- WORK INSTRUCTIONS
Begin at the line below that has "photomicrograph exhibits adenocarcinoma" and stop after the line that has "(DAB (3,3'-diaminobenzidine)) staining". Please restate only those lines, word for word.

>>

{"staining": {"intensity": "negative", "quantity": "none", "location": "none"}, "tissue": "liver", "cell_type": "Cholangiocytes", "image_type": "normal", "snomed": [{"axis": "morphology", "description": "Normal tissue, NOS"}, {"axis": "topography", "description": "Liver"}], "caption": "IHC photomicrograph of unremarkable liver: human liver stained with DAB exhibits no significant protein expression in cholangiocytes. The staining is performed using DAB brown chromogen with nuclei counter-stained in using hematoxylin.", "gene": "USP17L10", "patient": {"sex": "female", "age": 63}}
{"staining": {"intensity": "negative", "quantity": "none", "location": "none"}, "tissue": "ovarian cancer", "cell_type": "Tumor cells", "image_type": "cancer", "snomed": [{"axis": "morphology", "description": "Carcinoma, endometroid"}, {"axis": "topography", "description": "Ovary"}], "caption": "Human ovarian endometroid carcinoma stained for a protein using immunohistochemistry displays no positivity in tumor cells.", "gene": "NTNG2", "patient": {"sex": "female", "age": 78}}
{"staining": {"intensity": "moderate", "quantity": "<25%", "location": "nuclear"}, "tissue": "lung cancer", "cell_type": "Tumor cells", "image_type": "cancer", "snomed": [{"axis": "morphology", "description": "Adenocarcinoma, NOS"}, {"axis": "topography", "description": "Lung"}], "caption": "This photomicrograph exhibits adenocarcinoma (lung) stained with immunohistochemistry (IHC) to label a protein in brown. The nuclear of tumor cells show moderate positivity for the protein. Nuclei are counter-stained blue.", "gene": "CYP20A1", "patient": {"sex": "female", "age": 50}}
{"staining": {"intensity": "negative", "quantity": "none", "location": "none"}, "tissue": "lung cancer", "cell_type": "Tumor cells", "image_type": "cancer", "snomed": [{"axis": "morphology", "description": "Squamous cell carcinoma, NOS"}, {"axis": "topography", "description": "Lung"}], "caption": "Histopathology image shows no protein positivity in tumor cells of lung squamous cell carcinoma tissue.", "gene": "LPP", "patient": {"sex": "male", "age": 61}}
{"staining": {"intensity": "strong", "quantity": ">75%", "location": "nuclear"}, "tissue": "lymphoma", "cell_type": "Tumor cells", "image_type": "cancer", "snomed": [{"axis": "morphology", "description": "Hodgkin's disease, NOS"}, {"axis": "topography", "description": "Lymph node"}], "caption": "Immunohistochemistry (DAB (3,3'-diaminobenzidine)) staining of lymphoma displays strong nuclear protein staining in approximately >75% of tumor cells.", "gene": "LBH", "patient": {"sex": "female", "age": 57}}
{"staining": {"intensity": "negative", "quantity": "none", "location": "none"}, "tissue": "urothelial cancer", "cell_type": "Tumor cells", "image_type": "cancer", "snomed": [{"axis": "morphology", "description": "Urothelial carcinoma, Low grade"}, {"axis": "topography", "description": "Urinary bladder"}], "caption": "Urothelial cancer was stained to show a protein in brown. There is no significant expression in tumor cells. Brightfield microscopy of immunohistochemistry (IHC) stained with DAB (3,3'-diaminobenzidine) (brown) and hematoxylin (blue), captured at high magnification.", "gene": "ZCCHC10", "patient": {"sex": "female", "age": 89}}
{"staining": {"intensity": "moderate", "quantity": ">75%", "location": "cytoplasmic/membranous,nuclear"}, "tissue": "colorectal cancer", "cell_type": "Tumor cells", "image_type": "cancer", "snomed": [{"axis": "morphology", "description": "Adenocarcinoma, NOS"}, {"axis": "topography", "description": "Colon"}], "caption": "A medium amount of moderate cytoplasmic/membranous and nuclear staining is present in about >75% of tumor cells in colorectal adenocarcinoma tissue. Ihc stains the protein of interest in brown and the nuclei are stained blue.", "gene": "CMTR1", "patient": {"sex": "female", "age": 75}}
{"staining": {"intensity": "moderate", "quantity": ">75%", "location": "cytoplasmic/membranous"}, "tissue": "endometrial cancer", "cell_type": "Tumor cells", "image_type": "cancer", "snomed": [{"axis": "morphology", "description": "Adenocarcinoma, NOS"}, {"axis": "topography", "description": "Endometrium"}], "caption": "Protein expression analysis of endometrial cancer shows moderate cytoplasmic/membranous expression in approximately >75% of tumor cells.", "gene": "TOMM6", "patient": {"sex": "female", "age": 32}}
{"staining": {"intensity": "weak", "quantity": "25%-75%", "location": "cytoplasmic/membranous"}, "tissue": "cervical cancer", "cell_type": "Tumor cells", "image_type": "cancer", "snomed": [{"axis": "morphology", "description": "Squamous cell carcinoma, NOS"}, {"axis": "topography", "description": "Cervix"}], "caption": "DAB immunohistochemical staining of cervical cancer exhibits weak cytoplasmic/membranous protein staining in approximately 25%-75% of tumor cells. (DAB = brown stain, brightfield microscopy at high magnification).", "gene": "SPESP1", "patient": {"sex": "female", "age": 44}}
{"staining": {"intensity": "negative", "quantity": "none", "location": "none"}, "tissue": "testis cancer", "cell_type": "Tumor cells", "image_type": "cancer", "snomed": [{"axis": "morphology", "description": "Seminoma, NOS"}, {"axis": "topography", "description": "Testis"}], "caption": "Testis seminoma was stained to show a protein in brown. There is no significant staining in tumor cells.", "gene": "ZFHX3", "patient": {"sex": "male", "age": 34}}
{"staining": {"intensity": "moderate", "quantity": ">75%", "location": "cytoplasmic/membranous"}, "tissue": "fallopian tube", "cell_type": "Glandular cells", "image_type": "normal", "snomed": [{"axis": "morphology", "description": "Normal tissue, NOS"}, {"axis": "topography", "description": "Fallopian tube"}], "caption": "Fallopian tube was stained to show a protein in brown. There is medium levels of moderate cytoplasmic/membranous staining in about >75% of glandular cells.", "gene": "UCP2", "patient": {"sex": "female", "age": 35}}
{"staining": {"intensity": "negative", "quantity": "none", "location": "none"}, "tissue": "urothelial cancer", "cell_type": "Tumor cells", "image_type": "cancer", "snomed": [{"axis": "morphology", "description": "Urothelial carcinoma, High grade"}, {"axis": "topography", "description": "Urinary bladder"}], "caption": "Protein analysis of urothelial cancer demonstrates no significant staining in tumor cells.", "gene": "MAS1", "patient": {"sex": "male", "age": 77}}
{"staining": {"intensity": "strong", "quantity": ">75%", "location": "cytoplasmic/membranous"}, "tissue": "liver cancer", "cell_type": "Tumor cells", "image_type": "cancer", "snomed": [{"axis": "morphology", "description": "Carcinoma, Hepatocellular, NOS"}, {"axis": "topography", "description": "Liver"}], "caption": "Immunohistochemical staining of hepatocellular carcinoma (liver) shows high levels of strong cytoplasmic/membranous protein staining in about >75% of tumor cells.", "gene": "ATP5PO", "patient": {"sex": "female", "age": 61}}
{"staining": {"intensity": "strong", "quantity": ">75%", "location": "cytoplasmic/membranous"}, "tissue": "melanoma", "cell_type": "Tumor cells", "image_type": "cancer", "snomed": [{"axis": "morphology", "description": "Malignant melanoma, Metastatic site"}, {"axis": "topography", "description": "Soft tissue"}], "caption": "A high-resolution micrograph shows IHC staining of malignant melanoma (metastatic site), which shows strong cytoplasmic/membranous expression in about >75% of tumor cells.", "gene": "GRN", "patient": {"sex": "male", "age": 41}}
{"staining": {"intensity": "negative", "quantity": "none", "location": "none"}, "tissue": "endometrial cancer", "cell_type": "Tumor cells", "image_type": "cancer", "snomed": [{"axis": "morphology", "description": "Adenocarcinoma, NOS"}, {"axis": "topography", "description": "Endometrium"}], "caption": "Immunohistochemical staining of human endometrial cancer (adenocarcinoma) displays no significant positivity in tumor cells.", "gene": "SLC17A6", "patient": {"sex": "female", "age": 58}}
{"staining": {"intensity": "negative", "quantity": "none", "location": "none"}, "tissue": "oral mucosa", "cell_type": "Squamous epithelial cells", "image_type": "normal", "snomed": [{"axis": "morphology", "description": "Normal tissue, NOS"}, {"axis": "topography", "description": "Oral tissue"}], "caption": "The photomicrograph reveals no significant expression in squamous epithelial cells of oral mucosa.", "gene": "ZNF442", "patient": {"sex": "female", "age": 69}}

<<

- TASK ANSWER
{"staining": {"intensity": "moderate", "quantity": "<25%", "location": "nuclear"}, "tissue": "lung cancer", "cell_type": "Tumor cells", "image_type": "cancer", "snomed": [{"axis": "morphology", "description": "Adenocarcinoma, NOS"}, {"axis": "topography", "description": "Lung"}], "caption": "This photomicrograph exhibits adenocarcinoma (lung) stained with immunohistochemistry (IHC) to label a protein in brown. The nuclear of tumor cells show moderate positivity for the protein. Nuclei are counter-stained blue.", "gene": "CYP20A1", "patient": {"sex": "female", "age": 50}}
{"staining": {"intensity": "negative", "quantity": "none", "location": "none"}, "tissue": "lung cancer", "cell_type": "Tumor cells", "image_type": "cancer", "snomed": [{"axis": "morphology", "description": "Squamous cell carcinoma, NOS"}, {"axis": "topography", "description": "Lung"}], "caption": "Histopathology image shows no protein positivity in tumor cells of lung squamous cell carcinoma tissue.", "gene": "LPP", "patient": {"sex": "male", "age": 61}}
{"staining": {"intensity": "strong", "quantity": ">75%", "location": "nuclear"}, "tissue": "lymphoma", "cell_type": "Tumor cells", "image_type": "cancer", "snomed": [{"axis": "morphology", "description": "Hodgkin's disease, NOS"}, {"axis": "topography", "description": "Lymph node"}], "caption": "Immunohistochemistry (DAB (3,3'-diaminobenzidine)) staining of lymphoma displays strong nuclear protein staining in approximately >75% of tumor cells.", "gene": "LBH", "patient": {"sex": "female", "age": 57}}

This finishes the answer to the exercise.